Campus News

Two epidemiology grads reflect on how UB training helped them excel

By DAVID J. HILL

Published February 5, 2019

This spring, the Department of Epidemiology and Environmental Health in the School of Public Health and Health Professions will celebrate the 100th anniversary of its founding in 1919 as the Department of Hygiene and Public Health.

Over the course of the past century, the department has trained a wealth of future epidemiologists who’ve gone on to excel in their careers. Here’s a look at two trainees who rose to the top of two of the nation’s most prominent organizations dedicated to epidemiologic research.

Portrait of Pauline Mendola.

Pauline Mendola

Pauline Mendola started out as a clerk in what is now the Department of Epidemiology and Environmental Health. From there, she became a part-time student, then earned her PhD and eventually served for a time as a faculty member in the department.

In the fall, Mendola wrapped up her tenure as president of the American College of Epidemiology.

Portrait of Enrique Schisterman.

Enrique Schisterman

Enrique Schisterman earned both his master’s in statistics (’95) and PhD in epidemiology (’99) from UB. He’s currently serving as president of the Society of Epidemiologic Research, a term that concludes in June.

For both, the training they received in epidemiology at UB helped chart their career paths as they rose to leadership ranks.

“I always appreciate the healthy start I got at UB,” Mendola recently told UBNow. She received her bachelor’s (’85), master’s (’90) and doctorate (’84) from UB. She credits her UB dissertation chair, Germaine Buck Louis, a UB EEH alumna who is now dean of the College of Health and Human Services at George Mason University, for inspiring her to serve and lead by example. “From my student days, she encouraged me to be active in professional organizations and facilitated my entry into committee work.”

Louis also encouraged Mendola to submit her dissertation work for society student prize papers, which gave Mendola an additional entry point into professional organization recognition. “I learned the importance and value of giving back to our profession at UB,” she said.

Louis urged Mendola to run for treasurer of the Society for Pediatric and Perinatal Epidemiologic Research (SPER) when she was a junior faculty member at UB. Louis, Mendola and Schisterman are all past presidents of SPER.

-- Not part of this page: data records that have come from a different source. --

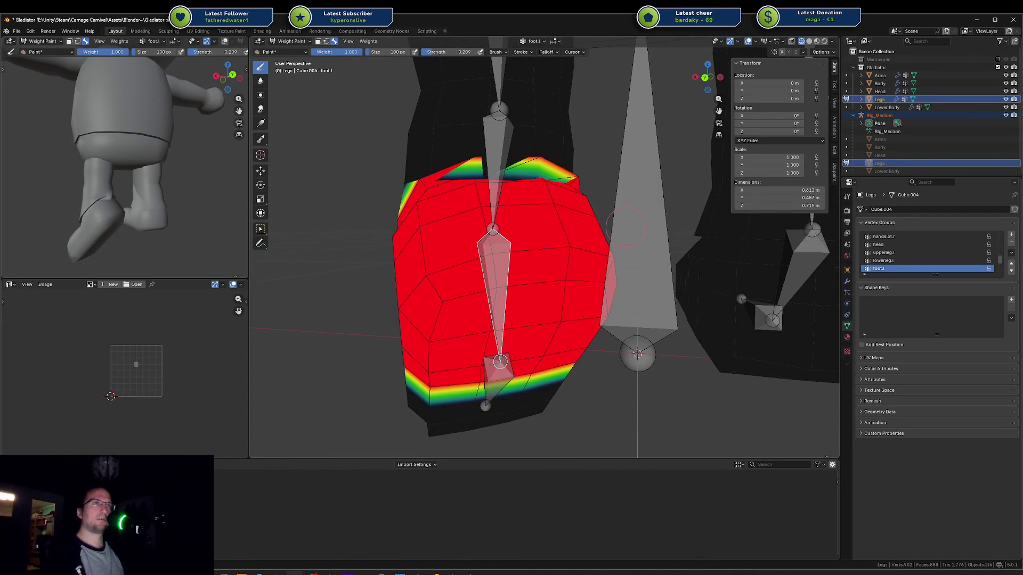
key(r)
key(x)
click(636, 152)
Step: Rotate foot.l about the global Y axis by -30.2°
key(r)
key(x)
key(Escape)
key(r)
key(x)
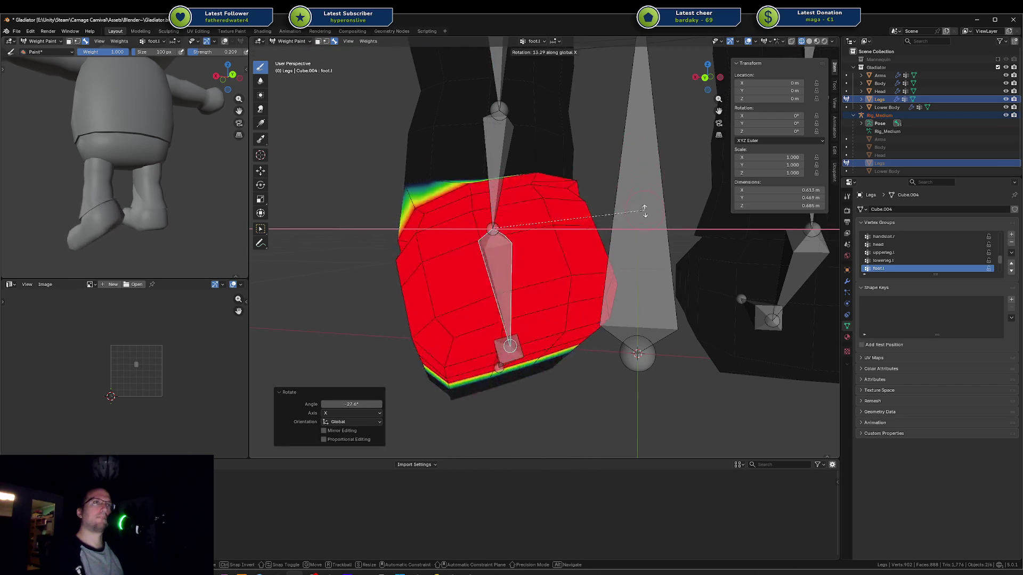
key(y)
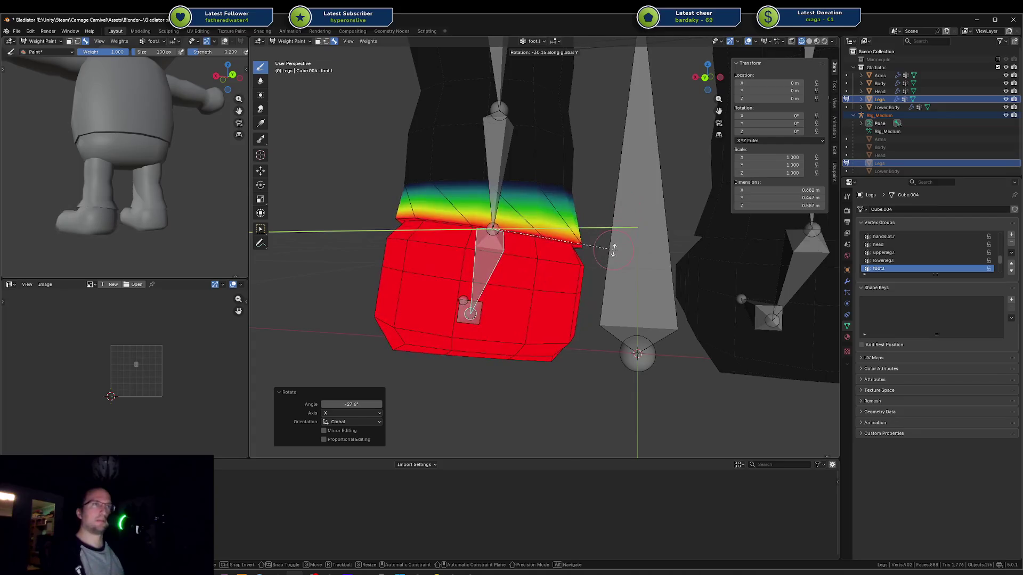
click(613, 249)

Mendola said it was “a great honor” to serve a three-year term (president-elect, president and past president) on the Executive Committee of the American College of Epidemiology, an organization of which Mendola has been a member since 1994. “Being engaged so closely in the function and mission of the organization — it is exciting to lead and try to leave the organization a bit healthier than when you arrive,” she said.

Mendola has served as an investigator at NIH in the Eunice Kennedy Shriver National Institute of Child Health and Human Development in Rockville, Maryland, since 2011. Before that, she was a branch chief for the Centers for Disease Control and Prevention’s Infant, Child and Women’s Health Statistics Branch in Hyattsville, Maryland.

Her research focuses on the impact of maternal chronic disease on pregnancy, with a focus on asthma and the immunology of pregnancy.

Schisterman also credited his epidemiology training at UB for helping him get to where he is today as senior investigator and chief of the epidemiology branch at the Eunice Kennedy Shriver National Institute of Child Health and Human Development, where he’s been since 2002.

“My experience at UB was a very formative part of my career and has introduced me to lifelong collaborators,” he said. “UB has allowed me to truly harness my passion for epidemiologic research. I am unsure if I would have followed the path I am on if it were not for the experiences I had while at Buffalo.”

As president of the Society for Epidemiologic Research (SER), Schisterman, who was born in Bueno Aires, Argentina, has developed several new initiatives, including a podcast, “Epidemiology Counts,” which was to air its first episode at the end of January, and a program aimed at increasing diversity in SER.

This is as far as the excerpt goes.